═════ Extrait choisi
3. L’astronomie d’hier à aujourd’hui
p. 19-30
Texte intégral
1Bien qu’ancrée dans une tradition plusieurs fois millénaire, l’astronomie moderne ressemble peu à la discipline pratiquée par les civilisations antiques. Notre perception globale de l’univers et les moyens à notre disposition pour étudier ses propriétés ont, tous deux, considérablement évolué depuis les premières observations du ciel à Babylone et en Égypte. Conceptuellement, le changement est profond. À la vision aristotélicienne d’un univers statique qui imprègne l’astronomie pendant des siècles se substitue aujourd’hui l’image d’un univers dynamique à toutes ses échelles. La transition s’est faite récemment et rapidement : jusqu’au début du xxe siècle, l’idée d’un univers immuable, héritée des Grecs et reprise par Newton, règne. Même Albert Einstein, père de la relativité générale, se laisse séduire. Il n’aime guère la solution qu’il a trouvée aux équations de sa théorie, solution qui décrit un modèle mathématique d’univers : elle suggère en effet que l’univers, loin d’être statique, pourrait être une entité dynamique. Pour remédier à ce qu’il considère comme un défaut de son modèle, Einstein s’empresse d’y introduire un artifice mathématique, baptisé « constante cosmologique », qui redonne au modèle d’univers son aspect statique. L’astronome américain Edwin Hubble apporte cependant, dans les années 1930, la preuve convaincante de la fuite des galaxies, signature d’un univers en expansion. L’idée d’un univers immuable ne meurt pourtant pas. Encore dans les années 1960, le modèle d’état stationnaire est favorisé par bon nombre de spécialistes de cosmologie. Dans ce modèle, l’expansion de l’univers – alors devenue une réalité incontournable – est compensée par la création spontanée de matière de façon à produire un univers stationnaire. La découverte par Arno Penzias et Robert Wilson, en 1965, du rayonnement « fossile », résidu de l’explosion primordiale identifiée à la naissance de l’univers (Big Bang), contribue à écarter de façon définitive cette famille de modèles. Aujourd’hui, l’idée d’un univers en expansion issu d’une explosion primordiale est omniprésente dans les modèles cosmologiques.
══════════
═════ Données fournies
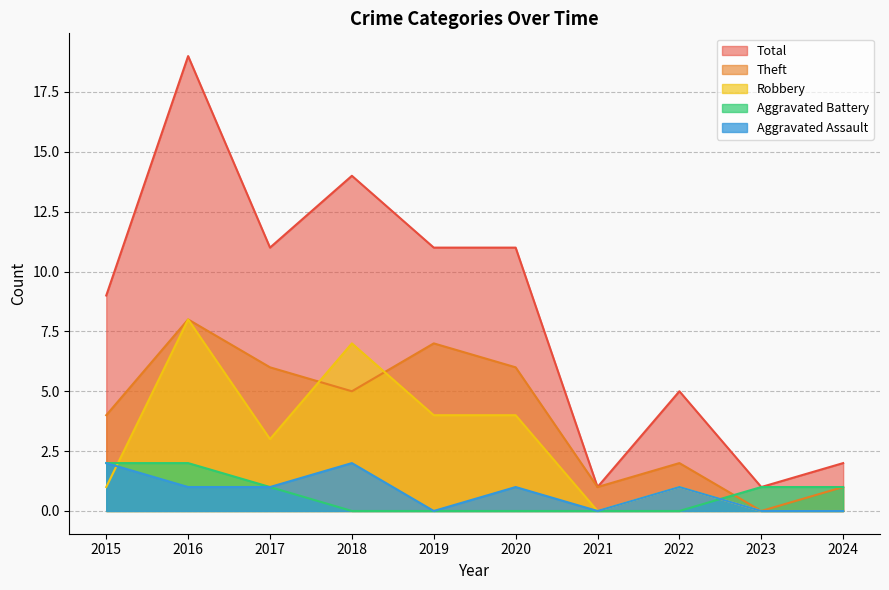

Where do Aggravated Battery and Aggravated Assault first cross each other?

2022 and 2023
══════════
Consigne:
Relevez toutes les personnes désignées par leur nom dans l'extrait sur l'astronomie d'hier à aujourd'hui.

Réponse rédigée:
Les personnes nommées sont Newton, Albert Einstein, Edwin Hubble, Arno Penzias et Robert Wilson.